[Material provided]
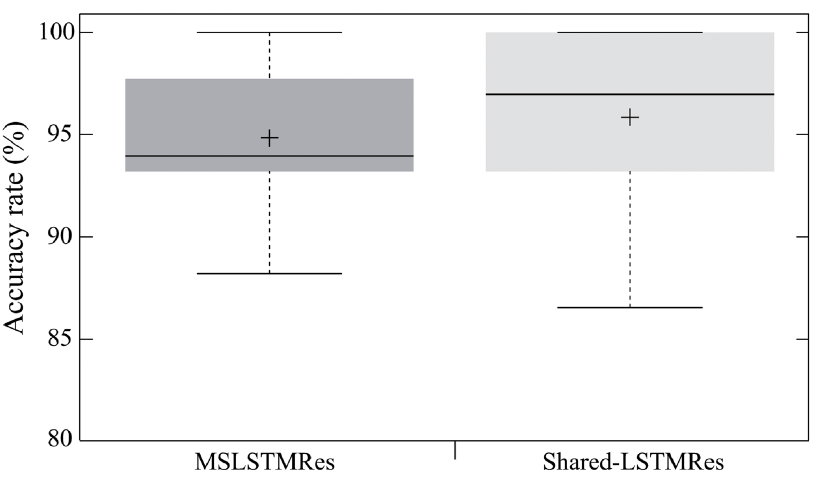
Fig 5. Average accuracy rate of the proposed model. Comparison between MSLSTMRes (94.69%) and MV-DNN (95.70%).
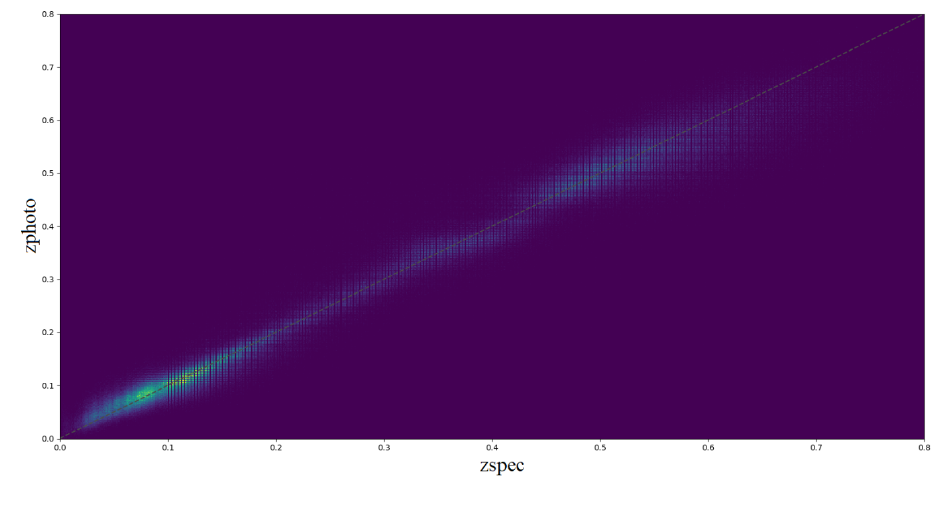
Figure 1. XGBoost model of first training set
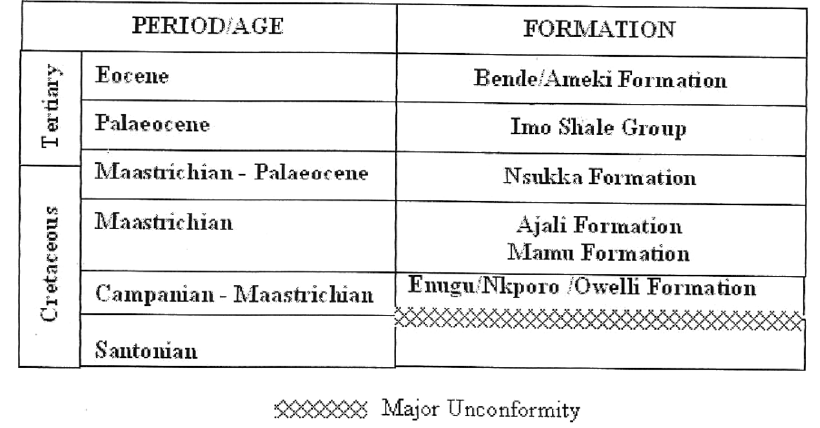
Fig. 2 Generalised stratigraphic sequence of Anambra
[/Material provided]
Try it. From the first line to the last, output the data exactly; skip any pictures.

Result for this exercise.
Fig 5. Average accuracy rate of the proposed model. Comparison between MSLSTMRes (94.69%) and MV-DNN (95.70%).
Figure 1. XGBoost model of first training set
Fig. 2 Generalised stratigraphic sequence of Anambra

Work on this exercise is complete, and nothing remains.